After seeing demos at the 2013 International CES, it looks like this could be a bellwether year for 3D printing as it continues to migrate from industry to consumers. Staples added in-store 3D printing for the 2012 holidays, and more retailers are likely to follow suit. Companies like MakerBot are selling desktop 3D printers for the home that start below $1,000, and we’ve seen several services such as Sculpteo (sculpteo.com/en) that allow consumers to upload their images to be turned into unique 3D printed items.
The potential of 3D printing is, if its boosters are to be believed, nothing short of revolutionary and goes far beyond the photo merchandise market. Suffice it to say, the future for this tech has arrived and the creative possibilities are limitless.
Polaroid Presents the Fotobar
To say lots has gone on with Polaroid in the last several years would be an understatement. Let’s see, the company took a left turn on the digital imaging revolution, went bankrupt, came back from that and went bankrupt again.
Things appear to be looking up as Polaroid has come to market with several interesting photo products, chief among them the interchangeable-lens Android camera—and now the partnership with the creators of the Fotobar. This planned chain of retail stores centers on allowing (and more important encouraging) customers to come in and turn their mobile pictures into all manner of photo merchandise. The first Fotobar opened in Delray Beach, Florida, and the goal’s to open 10 additional locations throughout the U.S. before year’s end.
The main idea is to open people’s eyes to all the incredible things they can do with images after they’ve captured them—with particular focus on mobile images—something the imaging industry kind of lost touch with many years ago.
The idea of getting people excited about doing things with their images, other than posting them to Facebook, is certainly nothing new, but a chain of retail locations where the focus is solely on this endeavor is worth paying close attention to.
Facebook Print Option Coming?
And last, we’re seeing several companies jump into output partnerships with Facebook. The most recent is Belgium-based Deutsche Post DHL and their new service for Facebook users dubbed the Social Memories app. It gives users a unique way to keep track of their otherwise fleeting Facebook data: a customized book that compiles their social network data and visualizes it with photos and infographics.
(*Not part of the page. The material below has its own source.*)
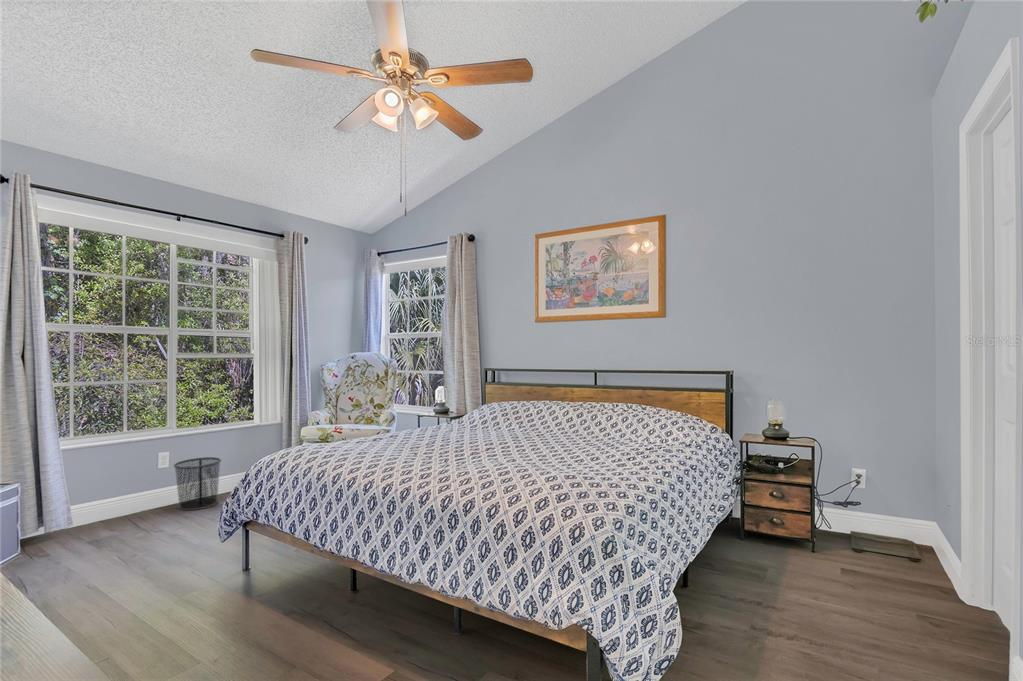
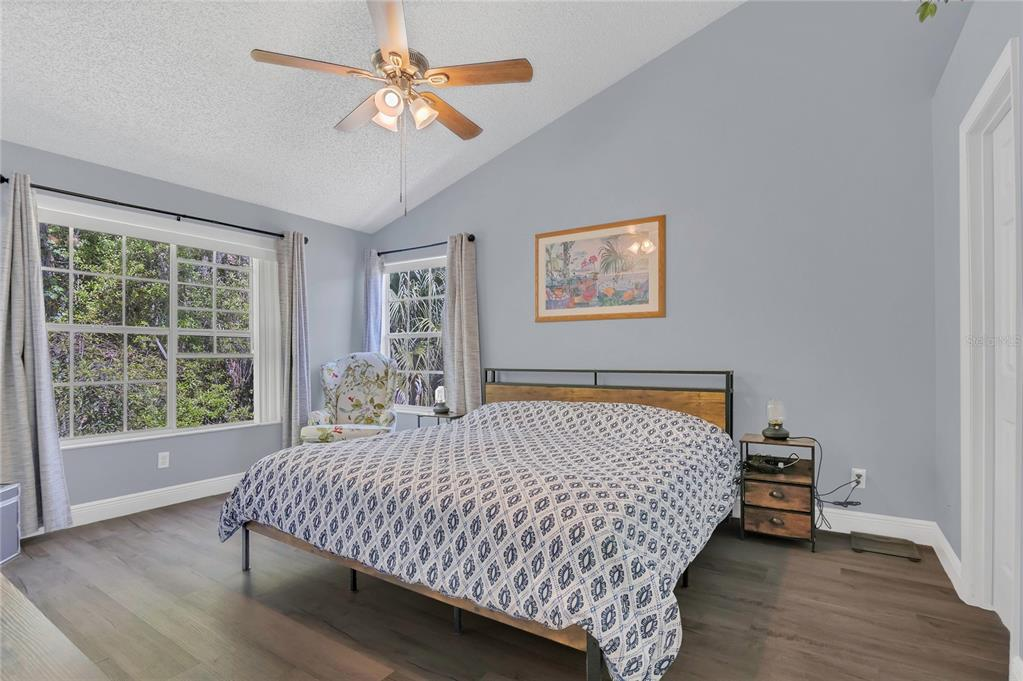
- waste bin [173,456,222,511]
The book transforms users’ social network information into a lasting memory. Social Memories was developed together with the agency Cosalux and is offered to Facebook users globally. The app can be found at facebook.com/socialmemories.
The rumor mill now seems to center around Facebook offering their own print service to users that would potentially include photo books, greeting/holiday cards and the like, with some industry pundits claiming such a service could be released by the end of this year. This is certainly worth keeping an eye on, as the race for consumer’s photo merchandise dollars appears to be ramping up.